** Supplied text follows **

As for the fungicide, sodium dehydroacetate, sodium benzoate, sodium pyridinethion-1-oxide, p-hydroxybenzoic acid ethyl ester, 1,2-benzisothiazolin-3-one, sodium sorbate, sodium pentachlorophenolate and the like can be mentioned. The fungicide is preferably used in an amount of 0.02-1.00% by mass in the ink.
Examples of the anti-corrosive agent include acidic sulfite salt, sodium thiosulfate, ammonium thiodiglycolate, diisopropyl ammonium nitrite, pentaerythritol tetranitrate, dicyclohexyl ammonium nitrite and the like.
Examples of the anti-oxidant include phenol type anti-oxidant (including a hindered phenol type anti-oxidant), amine type anti-oxidant, sulfur type anti-oxidant, phosphorous type anti-oxidant and the like.
Examples of the chelating agent include sodium ethylenediamine tetraacetate, sodium nitrilotriacetate, sodium hydroxy ethylethylenediamine triacetate, sodium diethylene triamine pentaacetate, sodium uramyldiacetate and the like.
—Physical Properties of an Aqueous Ink Composition—
Surface tension of the aqueous ink composition according to the invention (at 25° C.) is preferably 20 mN/m or more but 60 mN/m or less. More preferably, it is 20 mN/m or more but 45 mN/m or less. Still more preferably, it is 25 mN/m or more but 40 mN/m or less.
The surface tension is measured by using AUTOMATIC SURFACE TENSIOMETER CBVP-Z (manufactured by Kyowa Interface Science Corp.) under the condition of testing the aqueous ink at 25° C.

** End of Supplied text **
** Recorded information follows **

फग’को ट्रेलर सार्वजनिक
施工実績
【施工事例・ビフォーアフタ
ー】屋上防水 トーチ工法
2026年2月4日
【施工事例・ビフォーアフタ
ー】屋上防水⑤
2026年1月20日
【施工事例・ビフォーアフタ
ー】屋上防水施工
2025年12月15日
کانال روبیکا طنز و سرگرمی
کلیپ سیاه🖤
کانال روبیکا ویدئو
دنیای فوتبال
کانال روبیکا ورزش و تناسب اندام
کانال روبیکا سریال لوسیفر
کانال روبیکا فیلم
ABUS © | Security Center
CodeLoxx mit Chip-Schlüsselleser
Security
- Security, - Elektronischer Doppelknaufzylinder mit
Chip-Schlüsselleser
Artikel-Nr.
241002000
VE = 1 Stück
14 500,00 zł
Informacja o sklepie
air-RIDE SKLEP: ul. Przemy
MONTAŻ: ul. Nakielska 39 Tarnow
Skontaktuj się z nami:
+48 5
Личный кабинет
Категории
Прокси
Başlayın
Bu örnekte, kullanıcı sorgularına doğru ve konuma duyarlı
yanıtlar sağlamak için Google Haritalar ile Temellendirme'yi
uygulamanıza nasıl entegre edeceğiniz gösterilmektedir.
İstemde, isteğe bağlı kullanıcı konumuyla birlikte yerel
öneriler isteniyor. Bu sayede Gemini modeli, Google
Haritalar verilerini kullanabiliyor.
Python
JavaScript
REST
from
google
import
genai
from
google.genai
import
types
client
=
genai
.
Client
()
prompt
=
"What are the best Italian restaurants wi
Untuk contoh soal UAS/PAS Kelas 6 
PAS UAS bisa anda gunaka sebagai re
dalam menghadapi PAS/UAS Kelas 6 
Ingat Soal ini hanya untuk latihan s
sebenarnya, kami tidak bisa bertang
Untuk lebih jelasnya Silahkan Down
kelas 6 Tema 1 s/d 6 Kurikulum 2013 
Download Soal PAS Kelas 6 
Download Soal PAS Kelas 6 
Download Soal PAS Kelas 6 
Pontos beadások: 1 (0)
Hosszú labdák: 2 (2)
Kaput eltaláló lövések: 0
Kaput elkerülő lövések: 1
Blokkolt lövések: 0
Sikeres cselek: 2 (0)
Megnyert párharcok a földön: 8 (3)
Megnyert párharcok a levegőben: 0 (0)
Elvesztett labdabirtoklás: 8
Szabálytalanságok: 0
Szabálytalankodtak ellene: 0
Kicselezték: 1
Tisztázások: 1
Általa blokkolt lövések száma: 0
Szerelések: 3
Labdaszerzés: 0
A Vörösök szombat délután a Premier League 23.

** End of Recorded information **

[Required tasks]
a – Rewrite the records beginning at the start of the records and stopping after the line containing "کانال روبیکا ورزش و تناسب اندام", with "屋上防水" changed to "外壁防水" and everything else left as it is.
b – Write the next part of the ink composition text, picking up after its final sentence.
The records are unrelated to the ink composition text.

[Responses in order]
a –
फग’को ट्रेलर सार्वजनिक
施工実績
【施工事例・ビフォーアフタ
ー】外壁防水 トーチ工法
2026年2月4日
【施工事例・ビフォーアフタ
ー】外壁防水⑤
2026年1月20日
【施工事例・ビフォーアフタ
ー】外壁防水施工
2025年12月15日
کانال روبیکا طنز و سرگرمی
کلیپ سیاه🖤
کانال روبیکا ویدئو
دنیای فوتبال
کانال روبیکا ورزش و تناسب اندام

b –
In addition, the viscosity of the aqueous ink composition according to the invention at 20° C. is preferably 1.2 mPa·s or more but 15.0 mPa·s or less, more preferably 2 mPa·s or more but less than 13 mPa·s, and still more preferably 2.5 mPa·s or more but less than 10 mPa·s.
The viscosity is measured by using VISCOMETER TV-22 (manufactured by TOKI SANGYO CO. LTD) under the condition of testing the aqueous ink at 20° C.
The aqueous ink composition according to the invention can be used for forming a color image having multiple colors (e.g., full color image). For forming a full color image, an ink composition having magenta hue, an ink composition having cyan hue, and an ink composition having yellow hue, and optionally ink compositions having other hues including red (R), green (G), blue (B), white (W) or an ink composition having so called specific color in a printing field can be used.
—Recording Mode—
The aqueous ink composition of the invention can used in a recording mode in which an image is recorded on a recording medium by discharging with an inkjet method according to image information to be recorded (first recording mode).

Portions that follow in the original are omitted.